More recently, rigorous scientific research has demonstrated that plyometric training is currently the most effective of all interventions for injury prevention and late-stage rehabilitation in sport and high-level occupational activities.
“Plyometric” is a combination of Greek words that literally means to increase measurement (plio=more, metric=measure). Practically defined, Plyometric movements involves first a rapid muscle lengthening movement (eccentric phase), followed by a short resting phase (amortization phase), then an explosive muscle shortening movement (concentric phase). This movement pattern uses the strength, elasticity and innervation of muscle and surrounding tissues to jump higher, run faster, throw farther, or hit harder.
Plyometric exercises are thought to resolve post-injury neuromuscular impairments and to prepare the musculoskeletal system for rapid movements and high forces that may be similar to the demands imposed during sport participation, thus assisting the athlete with a return to full function.
Since the aim of rehabilitation is to regain the pre-injury level of function of the injured site and also to return the athlete to their pre-injury state of fitness, plyometrics are an excellent rehab tool. If an athlete has to run, jump, change direction and so on in their sport, then their rehabilitation should prepare them specifically for those actions.
Low intensity plyometrics is a very useful tool to retrain dynamic balance and proprioception after injury, and once functional stability is regained, such exercises can be gradually introduced. In late stage rehabilitation, when the injury site is strong and close to fully repaired, higher level plyometric drills that mimic the sporting environment may be included. It is essential that recovering athletes perform explosive type movements in a closed environment before returning to any field or court sport.

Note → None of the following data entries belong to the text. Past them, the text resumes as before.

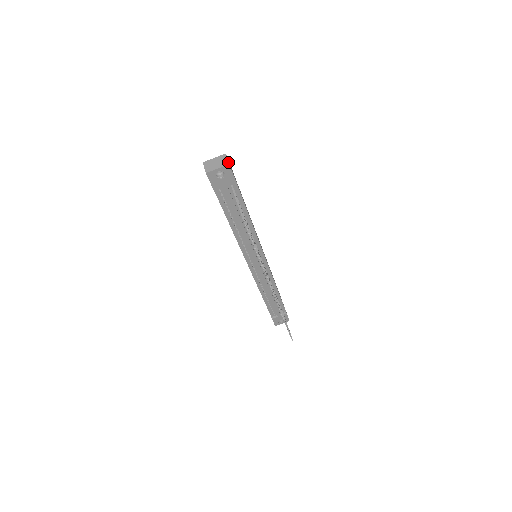
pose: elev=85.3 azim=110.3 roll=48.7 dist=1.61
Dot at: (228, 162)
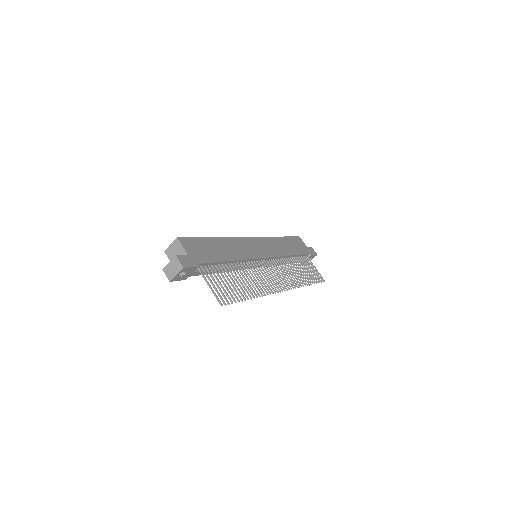
Dot at: (182, 266)
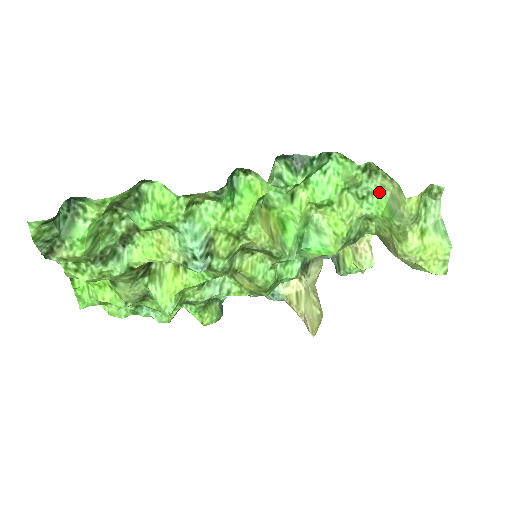
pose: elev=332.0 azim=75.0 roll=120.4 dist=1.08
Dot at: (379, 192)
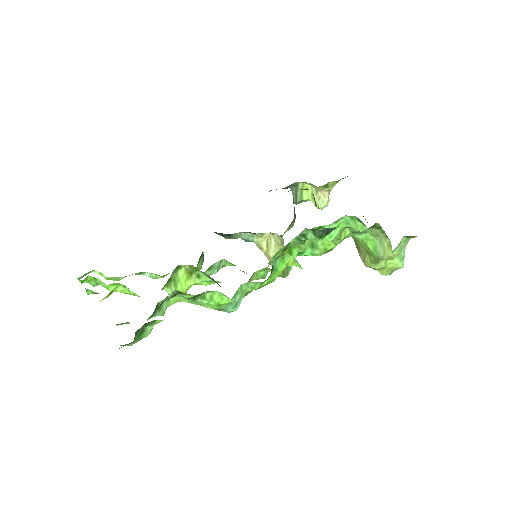
Dot at: (372, 233)
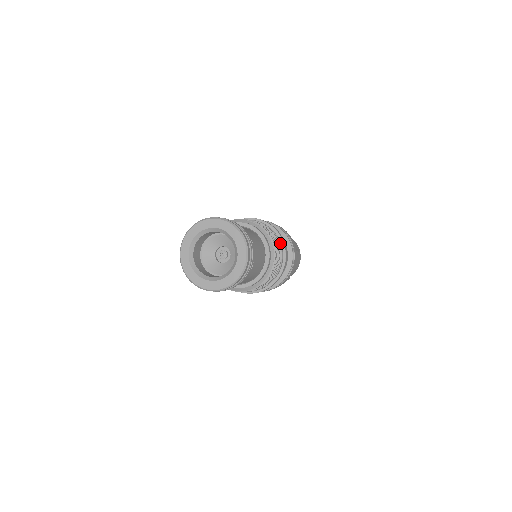
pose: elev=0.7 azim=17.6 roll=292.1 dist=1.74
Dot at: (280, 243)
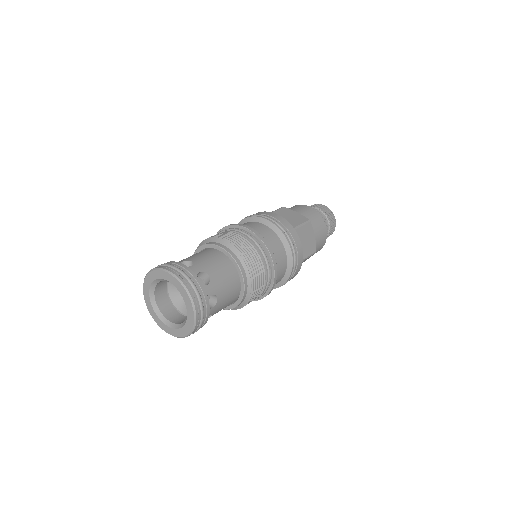
Dot at: (269, 277)
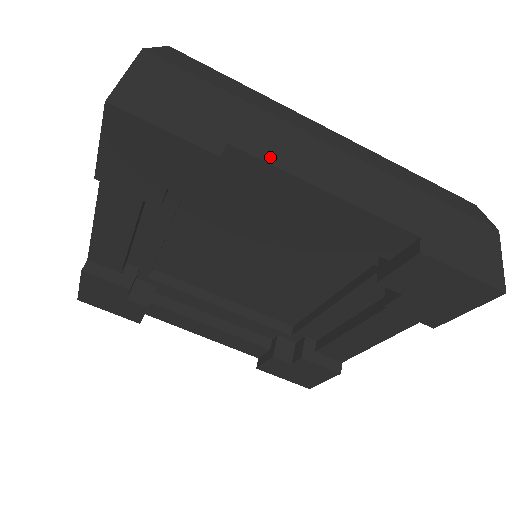
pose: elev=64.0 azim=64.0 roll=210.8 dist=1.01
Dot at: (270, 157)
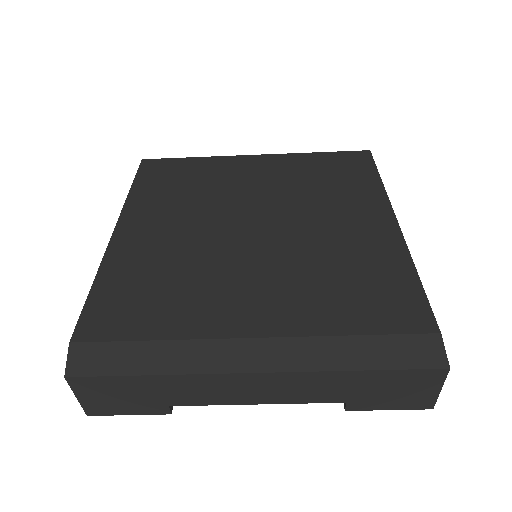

Clinically, plyometrics can be categorized according to the loads applied to the healing tissue to provide optimal strengthening of the injured tissue:
- Medial/lateral loading
- Rotational loading
- Shock absorption/deceleration loading
Types of lower body plyometric drills include:
- Jumps in place
- Standing jumps
- Multiple hops and jumps
- Box drills
- Depth jumps
Types of upper body plyometric drills include:
- Ball throws
Plyometric exercises place a great demand on the tissues targeted, and therefore are implemented at the end-stages of a rehabilitation program. To reduce the risk of re-injury and to facilitate the performance of exercises, it is important to have your physiotherapist properly assess strength, speed and balance.
References: Baechle T.R., R.W Earle. Essentials of strength training and conditioning, third ed. 2008. National Strength and Conditioning Association.

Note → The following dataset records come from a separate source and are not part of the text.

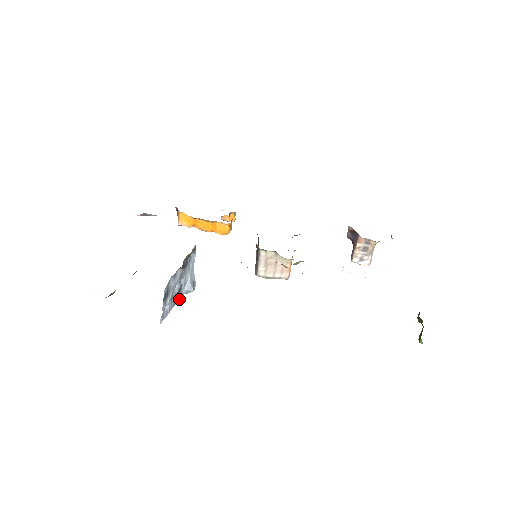
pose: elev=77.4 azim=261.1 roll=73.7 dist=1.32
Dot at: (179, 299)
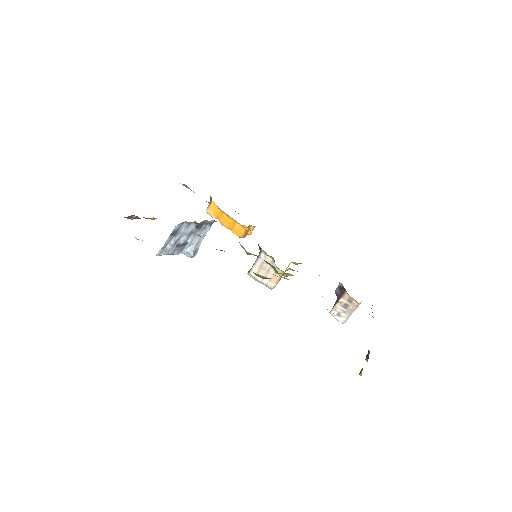
Dot at: (179, 253)
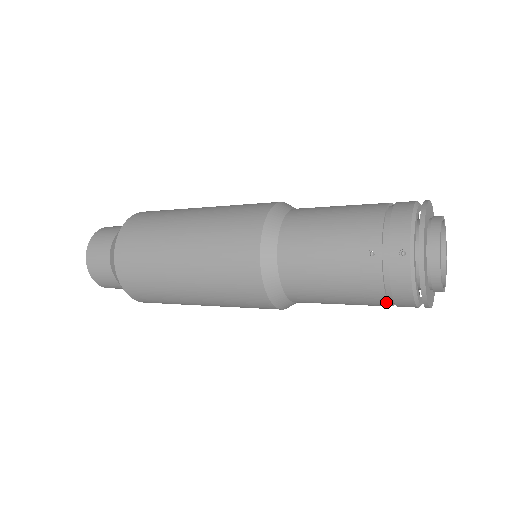
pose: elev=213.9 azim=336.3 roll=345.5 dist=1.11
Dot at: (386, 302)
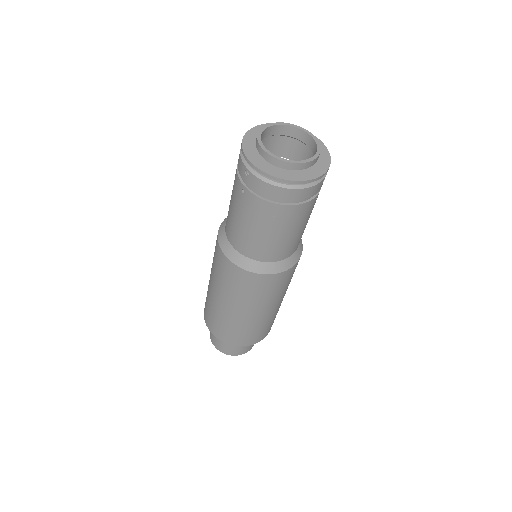
Dot at: (286, 206)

Chmielewski TL, Myer GD, Kauffman D, Tillman SM. 2006. Plyometric exercise in the rehabilitation of athletes: physiological responses and clinical application. J Orthop Sports Phys Ther. May;36(5):308-19.

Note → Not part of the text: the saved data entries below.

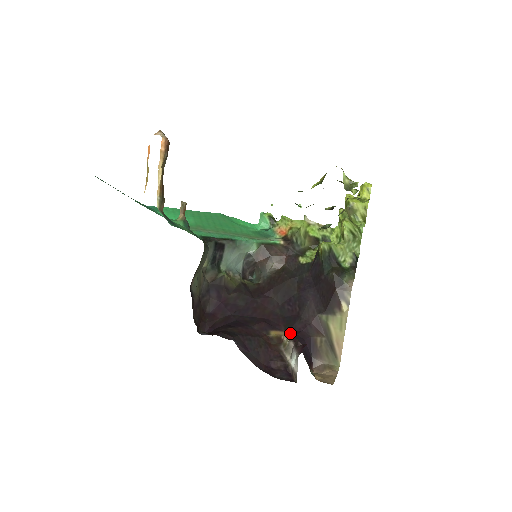
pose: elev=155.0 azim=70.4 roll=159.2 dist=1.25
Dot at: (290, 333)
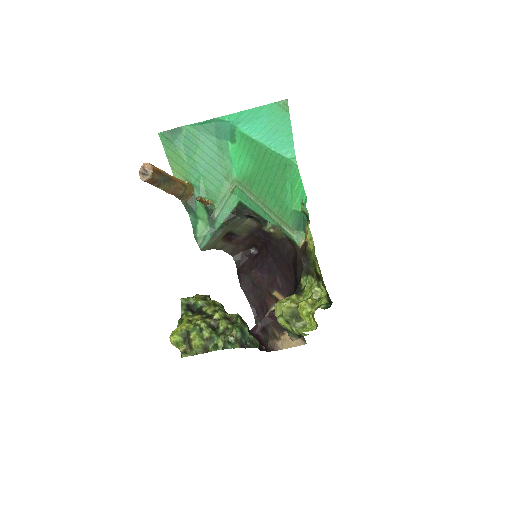
Dot at: occluded
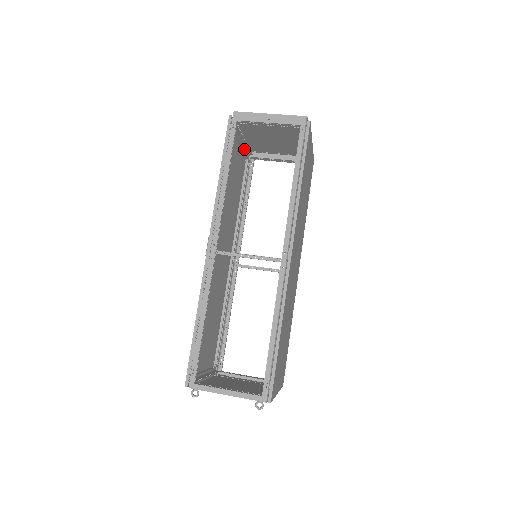
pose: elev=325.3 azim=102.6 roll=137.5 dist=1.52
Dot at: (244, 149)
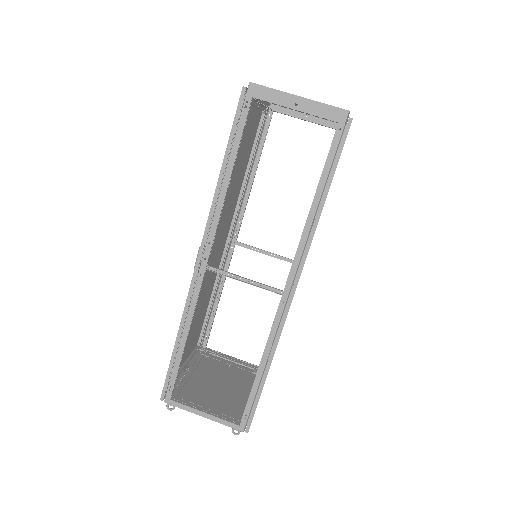
Dot at: (260, 107)
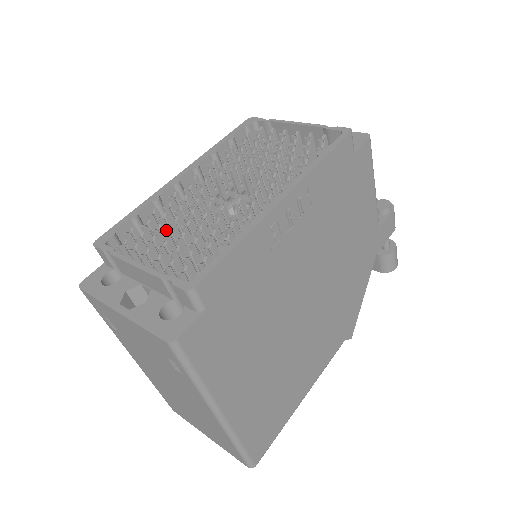
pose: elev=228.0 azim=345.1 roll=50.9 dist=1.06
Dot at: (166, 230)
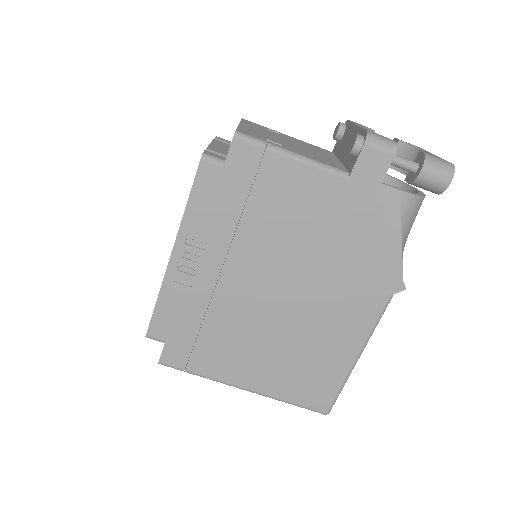
Dot at: occluded
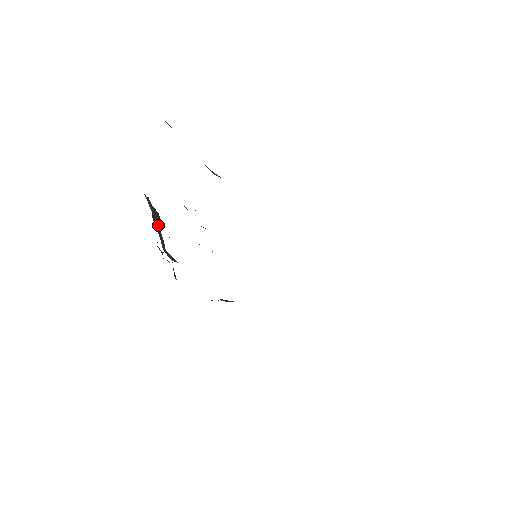
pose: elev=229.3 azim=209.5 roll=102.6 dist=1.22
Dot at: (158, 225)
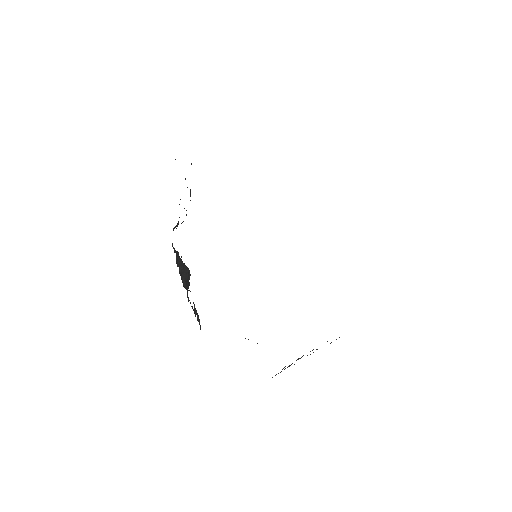
Dot at: (183, 272)
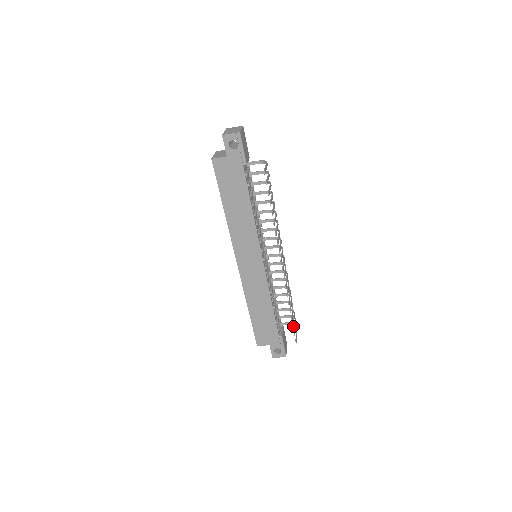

Newberry L., Bishop M. Plyometric and agility training into the regimen of a patient with post-surgical anterior knee pain. Physical Therapy in Sport, Volume 7, Issue 3, Pages 161-167
Wilson, G.J., R.U Newton, A.J Murphy, B.J Humphries. The optimal training load for the development of dynamic athletic performance. 1993. Med Sci Sports Exerc 25:1279-1286.
Wilt F. Plyometrics: What it is and how it works. 1975. Athl J 55(5):76, 89-90.